In 1999, he became an active member of the Institutional Revolutionary Party (PRI). He served as the treasurer of Solidaridad, Quintana Roo (the municipality containing Playa del Carmen) from 2002 to 2005 and was municipal president from 2005 to 2008. Also in 2008, he served as president of the Association of Coastal Municipalities of Mexico. For one year after leaving Solidaridad, Joaquín González became the secretary of tourism for Quintana Roo.

In the 2009 mid-terms, Joaquín González won election to the 61st session of Congress as a federal deputy representing the third district of Quintana Roo, which includes Cancún. He presided over the Tourism Commission and served on the Navy and Fishing Commissions during his three years in San Lázaro.
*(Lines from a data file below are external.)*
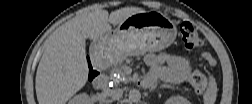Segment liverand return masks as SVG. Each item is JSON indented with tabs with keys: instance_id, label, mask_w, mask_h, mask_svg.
<instances>
[{
	"instance_id": "6515ba94",
	"label": "liver",
	"mask_w": 252,
	"mask_h": 104,
	"mask_svg": "<svg viewBox=\"0 0 252 104\" xmlns=\"http://www.w3.org/2000/svg\"><path fill=\"white\" fill-rule=\"evenodd\" d=\"M138 7H125L108 13L96 8L67 21L49 37L39 62L35 89L40 104H65L82 89L88 79L86 39L97 40L135 13Z\"/></svg>"
}]
</instances>
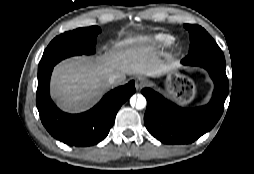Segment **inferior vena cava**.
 Masks as SVG:
<instances>
[{
	"mask_svg": "<svg viewBox=\"0 0 254 174\" xmlns=\"http://www.w3.org/2000/svg\"><path fill=\"white\" fill-rule=\"evenodd\" d=\"M108 82L110 84H119L120 83V76L119 75H112L109 77Z\"/></svg>",
	"mask_w": 254,
	"mask_h": 174,
	"instance_id": "602c4592",
	"label": "inferior vena cava"
}]
</instances>
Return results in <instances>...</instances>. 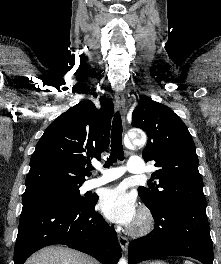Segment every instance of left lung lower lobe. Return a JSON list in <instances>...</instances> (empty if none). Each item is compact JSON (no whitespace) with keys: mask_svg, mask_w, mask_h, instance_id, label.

After his time as a federal deputy, Joaquín González was designated as Subsecretary of Operations, and later as Subsecretary of Innovation and Tourist Development, in the Secretariat of Tourism. He resigned from SECTUR in January 2016 and intended to seek the PRI's candidacy for governor of Quintana Roo for the second time; in 2010, he was defeated in the internal election by Roberto Borge, who went on to become governor.

On February 9, however, Joaquín González left the PRI after 17 years, claiming that a group within the state party led by Governor Roberto Borge was not letting him run for governor. One of his exploratory pre-campaign events was shut down by local and state officials for not notifying civil protection authorities. He would later call the state party "closed, corrupt, complicated", exclusive and discriminatory. Two days later, Joaquín González accepted the invitation of the PAN-PRD coalition to become the alliance's candidate for the gubernatorial elections, registering as a member of the latter party.

In the gubernatorial elections held on June 5, 2016, Joaquín González and the PAN-PRD alliance defeated Mauricio Góngora, the PRI candidate, by ten percentage points.